The new methodology stemmed from a simpler idea: don’t try to define rules and lexical tables from scratch, let the software ‘discover’ them. How?
In three steps:
- A corpus of millions of pages, already translated from one language to another, are collected from international organizations. These include documentation available online from, for example, the UN or European institutions.
- When a user submits a text for translation, the software slices it into basic elements and then searches for identical or similar ones in the same language within the corpus.
- The most likely translation is extracted from the bilingual corpus to be suggested to the user.
Relevant statistical patterns found in the data, therefore, replace translations rules. Instead of having to be painstakingly programmed, they are automatically ‘learned’ by the software. It is easy to see the cost-saving value of this approach, compared to the traditional one, especially since the quality of the resulting translation is usually at a par with it.
In those areas of work less complex than translation between human languages, the productivity gains are compounded by a substantial quality improvement. Anyone who has ever specified automation processes knows just how complex it can be to anticipate all the possible situations the software will have to face once it is in production. This is even when functional domain experts are involved. The software’s functional rules are based on assumptions that themselves rely on a limited number of observations. But reality often proves to be far more complex than expected, meaning that automation is eventually suboptimal or that the software ends up requiring expensive corrections.
Machine Learning, on the other hand, absorbs and develops itself using all available data, regardless of the volume. That means the risk of patterns or a use case being left out of the picture is therefore limited.
Humans must remain in charge
The machine also avoids human intelligence’s ‘cognitive biases’ that translate into imperfect selections of available data and inappropriate decision making.
A good example is that of the automated processing of loan requests received by banks. An algorithm parses the archives of previous requests where each borrower’s key information is recorded (age, revenues, wealth, family status, etc.) along with reimbursement information (whether they did pay the bank back or defaulted). It therefore highlights the likely relationship between a borrower profile and a default risk. Applied to a new loan request, the algorithm will predict, with an accuracy level considered as sufficient, whether the borrower will pay back. This means the risk of a bad decision, triggered by prejudice or the bank operative’s mood, is removed.
Nonetheless, it is crucial that humans remain the ultimate decision-makers.
First, because the software is obviously not perfect. It is governed by settings made by humans. For instance, it may have been optimized to avoid ‘false-positives’ (where the loan is granted to a borrower who will default) and so will lean towards rejecting certain loan applications. It may also discard observations that don’t fit with its criteria. Therefore, a user must check that the system’s recommendations are legitimate and, if necessary, reject them. If he grants a loan to an applicant despite the system recommendation and it eventually turns out that the borrower meets the payment schedule, the new learned criteria will have to be introduced so that the algorithm accepts applications from similar profiles next time.

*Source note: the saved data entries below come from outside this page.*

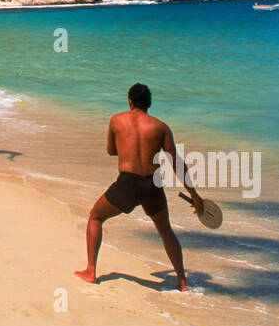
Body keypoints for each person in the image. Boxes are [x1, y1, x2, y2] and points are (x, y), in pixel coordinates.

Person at [74, 83, 204, 291]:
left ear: (130, 101)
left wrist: (127, 151)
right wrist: (195, 195)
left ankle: (91, 271)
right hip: (152, 185)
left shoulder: (117, 120)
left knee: (96, 217)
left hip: (127, 183)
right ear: (149, 104)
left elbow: (110, 151)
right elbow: (176, 162)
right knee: (165, 231)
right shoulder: (161, 127)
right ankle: (182, 281)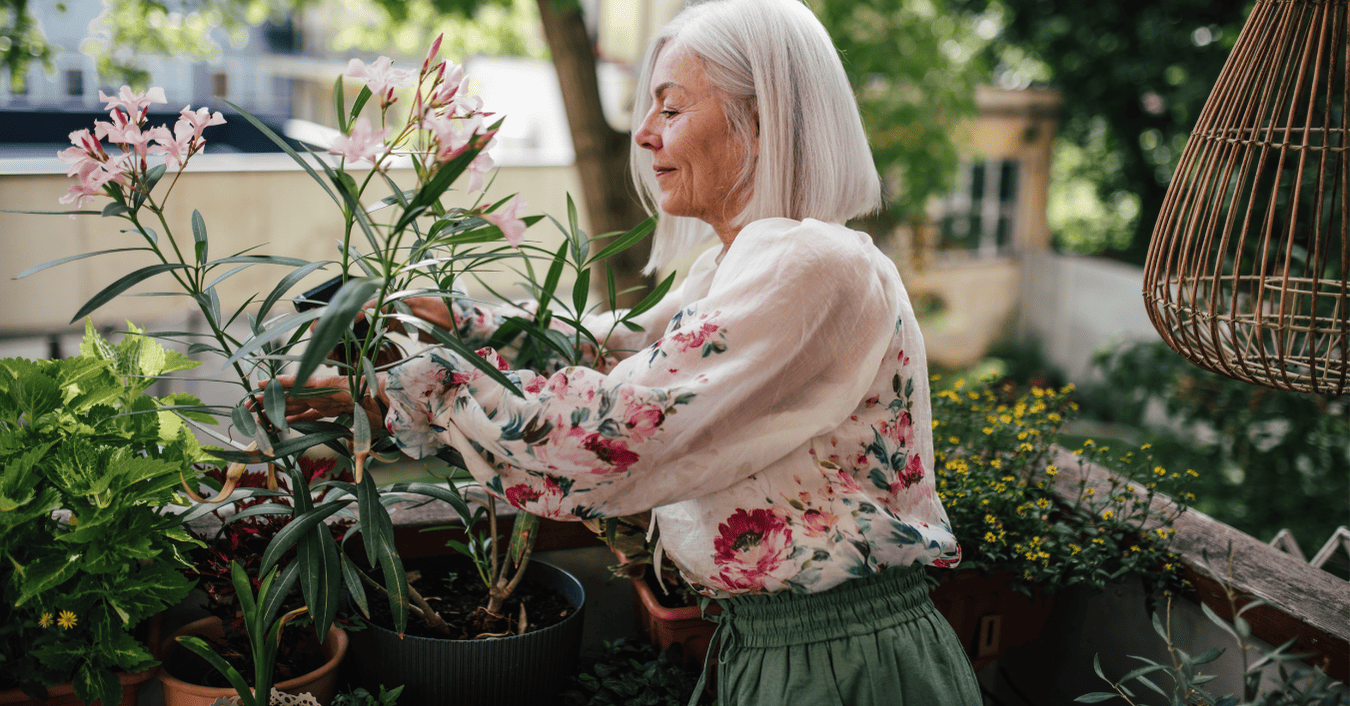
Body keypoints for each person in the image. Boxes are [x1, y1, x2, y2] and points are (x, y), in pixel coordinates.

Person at [278, 0, 982, 702]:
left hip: (840, 663)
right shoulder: (737, 265)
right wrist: (453, 320)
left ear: (762, 118)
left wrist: (417, 388)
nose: (644, 134)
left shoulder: (809, 263)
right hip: (790, 645)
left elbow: (623, 423)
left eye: (671, 109)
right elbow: (630, 341)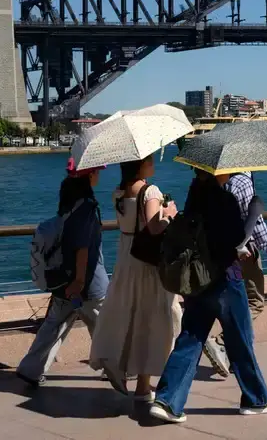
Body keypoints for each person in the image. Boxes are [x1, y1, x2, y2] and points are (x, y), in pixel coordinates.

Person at [148, 169, 267, 424]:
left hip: (198, 279)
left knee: (191, 338)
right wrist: (245, 245)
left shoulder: (195, 193)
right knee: (240, 339)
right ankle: (257, 399)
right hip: (225, 279)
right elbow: (234, 240)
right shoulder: (226, 199)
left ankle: (167, 400)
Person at [88, 155, 181, 402]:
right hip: (148, 263)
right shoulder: (150, 191)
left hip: (126, 258)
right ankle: (144, 384)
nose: (153, 164)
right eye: (149, 160)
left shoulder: (119, 192)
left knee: (129, 314)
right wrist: (169, 212)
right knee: (153, 317)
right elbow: (154, 227)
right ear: (140, 165)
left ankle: (128, 372)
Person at [16, 159, 108, 387]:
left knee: (54, 325)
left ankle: (31, 369)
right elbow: (82, 247)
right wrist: (78, 280)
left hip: (63, 278)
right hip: (87, 282)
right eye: (97, 171)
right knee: (105, 326)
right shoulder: (86, 206)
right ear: (90, 176)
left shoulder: (68, 197)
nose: (99, 175)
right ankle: (117, 369)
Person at [202, 171, 267, 377]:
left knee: (231, 299)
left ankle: (233, 354)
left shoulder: (219, 178)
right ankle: (221, 342)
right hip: (245, 249)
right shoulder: (242, 181)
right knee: (254, 302)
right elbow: (254, 220)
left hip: (220, 249)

Another key reason is that only humans should make sure ethical standards are met, especially when a decision concerns an individual’s rights. The automated processing of non-anonymized data is already strictly regulated. And the law pertaining to this is likely to evolve further to protect citizens and consumers against the potential harmful effects of excessive statistical generalization.
Data über alles
It is essential to choose and set up an algorithmic model that fits the process at stake and the type of data sustaining it. Gauging a company’s default risk requires a different methodology to that of identifying a face on a picture. However, the automation performance will depend on meeting two imperatives:
- Data quality – Many cleansing and formatting activities are required to guarantee that rules discovered during the training phase are not based on false observations. This task is usually huge compared to the effort needed to set up the model.
- Training set Representativeness – The automation will be all the more efficient and accurate when ML is carried out on the basis of unbiased observations. These need to be similar enough to the real life cases the software will have to deal with. For instance, if I want to predict companies’ payment behavior but all the data I have is specific to companies within a given revenue range, the system may not be accurate when I will apply it to companies belonging to another range.
Access to data is crucial for ML projects’ success because, ultimately, no level of algorithmic sophistication will ever make up for a poor data set.